-- WHAT IS EXPECTED --
Copy out exactly the lines spanning the line with "other PS5 con" to the line with "Speeds reduce. Anchoring", inclusive, from the data underneath, with no pictures.

START EXCERPTED RECORDS

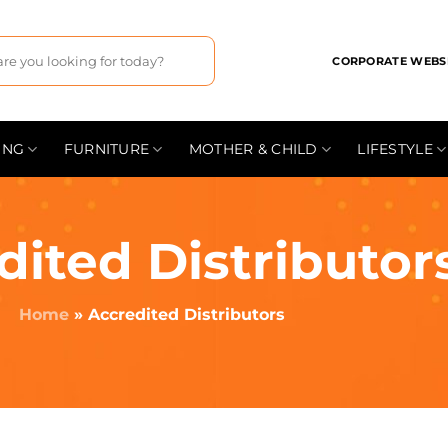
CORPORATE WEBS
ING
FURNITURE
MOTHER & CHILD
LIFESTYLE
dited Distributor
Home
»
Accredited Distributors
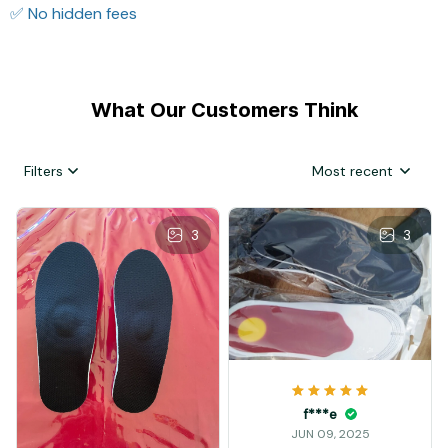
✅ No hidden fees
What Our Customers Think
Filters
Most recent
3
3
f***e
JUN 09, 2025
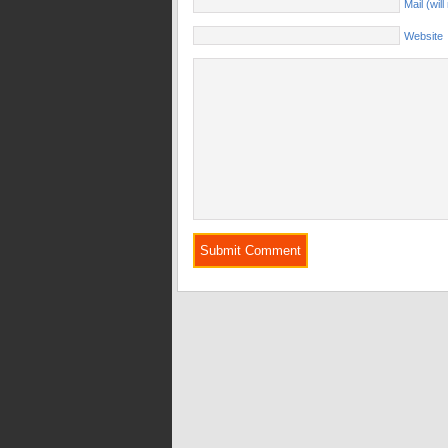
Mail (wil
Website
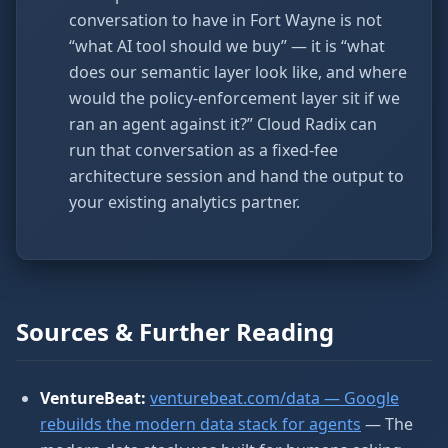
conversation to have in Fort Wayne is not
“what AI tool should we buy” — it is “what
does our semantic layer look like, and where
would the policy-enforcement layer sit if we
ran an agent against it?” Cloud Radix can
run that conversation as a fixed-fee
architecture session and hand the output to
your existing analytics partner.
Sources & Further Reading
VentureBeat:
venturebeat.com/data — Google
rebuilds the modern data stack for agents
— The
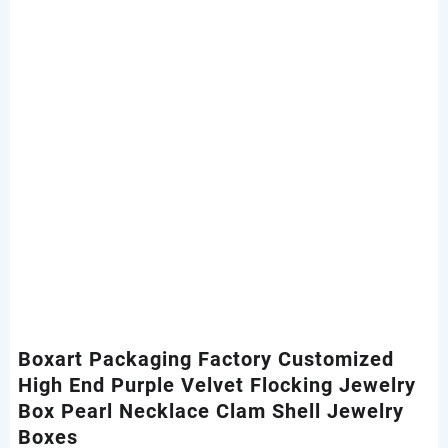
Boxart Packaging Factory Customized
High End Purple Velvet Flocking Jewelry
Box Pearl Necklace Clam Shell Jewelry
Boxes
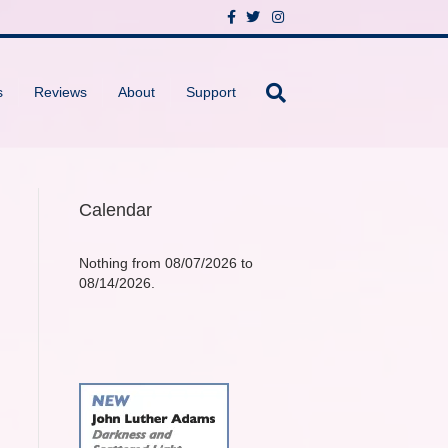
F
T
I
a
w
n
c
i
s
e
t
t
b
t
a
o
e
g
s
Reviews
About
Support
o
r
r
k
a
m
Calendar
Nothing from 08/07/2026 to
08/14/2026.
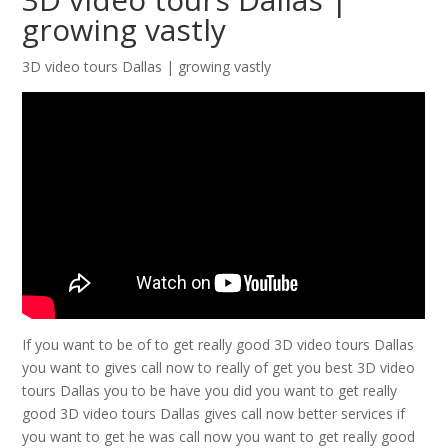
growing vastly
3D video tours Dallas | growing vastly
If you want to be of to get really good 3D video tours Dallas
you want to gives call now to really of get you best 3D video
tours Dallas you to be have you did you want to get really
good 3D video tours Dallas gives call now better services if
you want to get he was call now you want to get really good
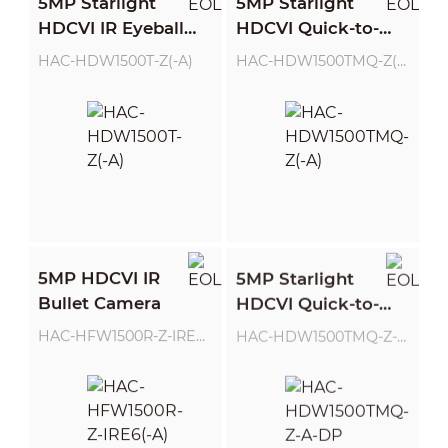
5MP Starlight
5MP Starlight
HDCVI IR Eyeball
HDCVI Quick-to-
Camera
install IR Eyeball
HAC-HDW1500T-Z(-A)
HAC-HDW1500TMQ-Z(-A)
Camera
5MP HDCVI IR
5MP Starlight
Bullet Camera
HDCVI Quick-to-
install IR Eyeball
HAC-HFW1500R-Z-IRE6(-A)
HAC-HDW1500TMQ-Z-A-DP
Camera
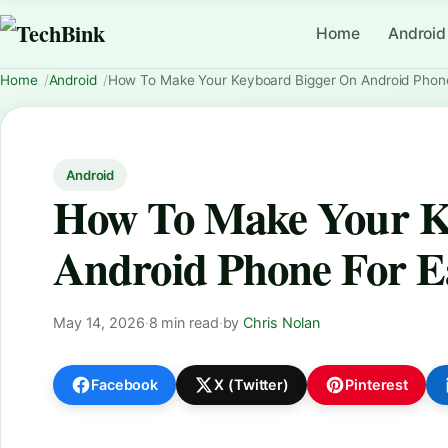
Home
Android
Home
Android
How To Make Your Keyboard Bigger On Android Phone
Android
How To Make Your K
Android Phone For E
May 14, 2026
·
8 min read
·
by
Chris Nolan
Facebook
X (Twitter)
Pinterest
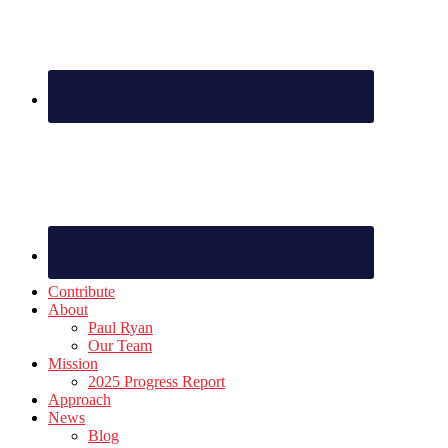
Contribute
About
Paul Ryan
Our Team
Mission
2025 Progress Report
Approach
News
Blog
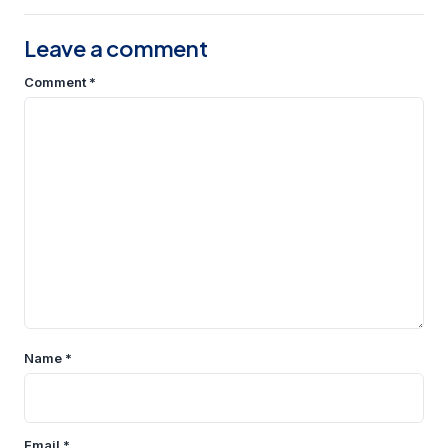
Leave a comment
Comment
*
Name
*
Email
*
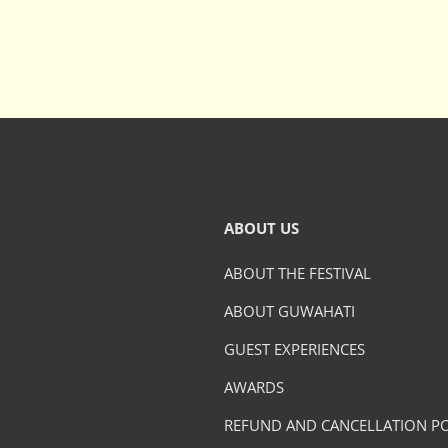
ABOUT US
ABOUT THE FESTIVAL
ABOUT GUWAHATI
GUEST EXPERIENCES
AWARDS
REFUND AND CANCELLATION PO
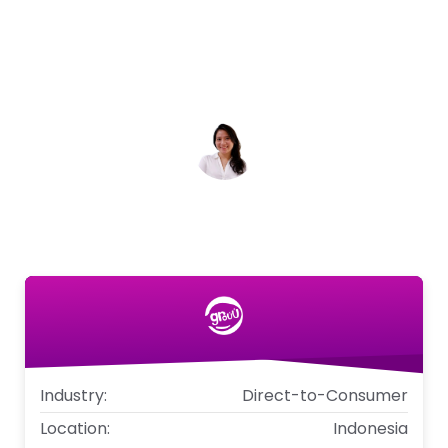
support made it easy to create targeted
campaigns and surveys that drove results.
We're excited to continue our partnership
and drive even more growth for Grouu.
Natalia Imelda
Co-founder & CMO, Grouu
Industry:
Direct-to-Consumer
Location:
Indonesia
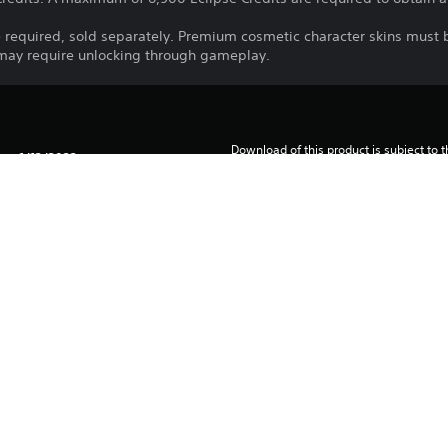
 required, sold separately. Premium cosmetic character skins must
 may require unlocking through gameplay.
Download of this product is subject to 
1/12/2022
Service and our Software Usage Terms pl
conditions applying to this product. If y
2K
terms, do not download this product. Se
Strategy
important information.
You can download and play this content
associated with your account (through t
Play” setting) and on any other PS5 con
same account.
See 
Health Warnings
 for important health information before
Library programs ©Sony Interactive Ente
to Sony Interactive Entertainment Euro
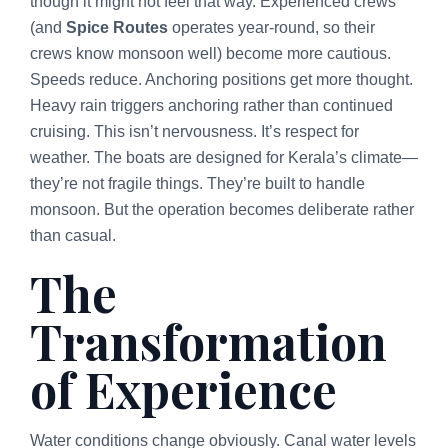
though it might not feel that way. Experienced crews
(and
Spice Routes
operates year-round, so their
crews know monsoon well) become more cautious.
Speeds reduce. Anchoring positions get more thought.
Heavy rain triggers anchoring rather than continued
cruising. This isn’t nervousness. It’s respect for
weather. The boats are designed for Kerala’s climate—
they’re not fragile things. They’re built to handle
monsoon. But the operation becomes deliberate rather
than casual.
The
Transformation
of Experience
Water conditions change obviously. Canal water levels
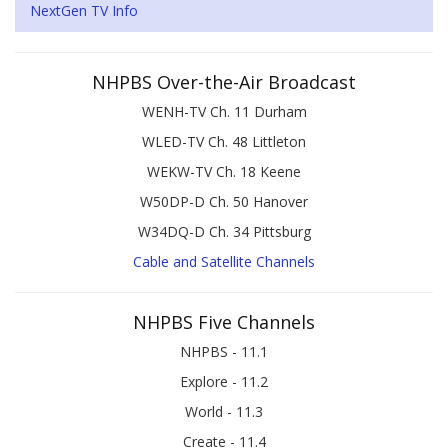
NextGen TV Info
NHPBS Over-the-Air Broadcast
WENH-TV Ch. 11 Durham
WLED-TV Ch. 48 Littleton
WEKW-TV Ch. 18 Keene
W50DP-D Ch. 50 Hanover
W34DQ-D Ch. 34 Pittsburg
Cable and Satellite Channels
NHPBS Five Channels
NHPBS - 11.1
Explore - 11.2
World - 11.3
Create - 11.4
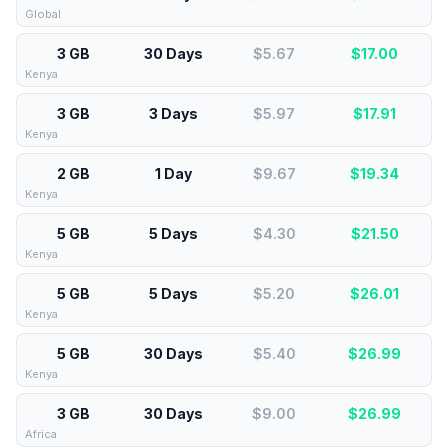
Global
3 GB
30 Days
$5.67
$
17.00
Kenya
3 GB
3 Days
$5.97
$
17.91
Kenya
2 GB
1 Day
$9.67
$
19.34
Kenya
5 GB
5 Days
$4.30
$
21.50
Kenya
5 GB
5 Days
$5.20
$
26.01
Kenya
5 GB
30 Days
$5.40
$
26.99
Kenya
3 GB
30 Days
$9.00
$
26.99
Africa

END EXCERPTED RECORDS

-- SOLUTION BELOW --
Play” setting) and on any other PS5 con
same account.
See 
Health Warnings
 for important health information before
Library programs ©Sony Interactive Ente
to Sony Interactive Entertainment Euro
though it might not feel that way. Experienced crews
(and
Spice Routes
operates year-round, so their
crews know monsoon well) become more cautious.
Speeds reduce. Anchoring positions get more thought.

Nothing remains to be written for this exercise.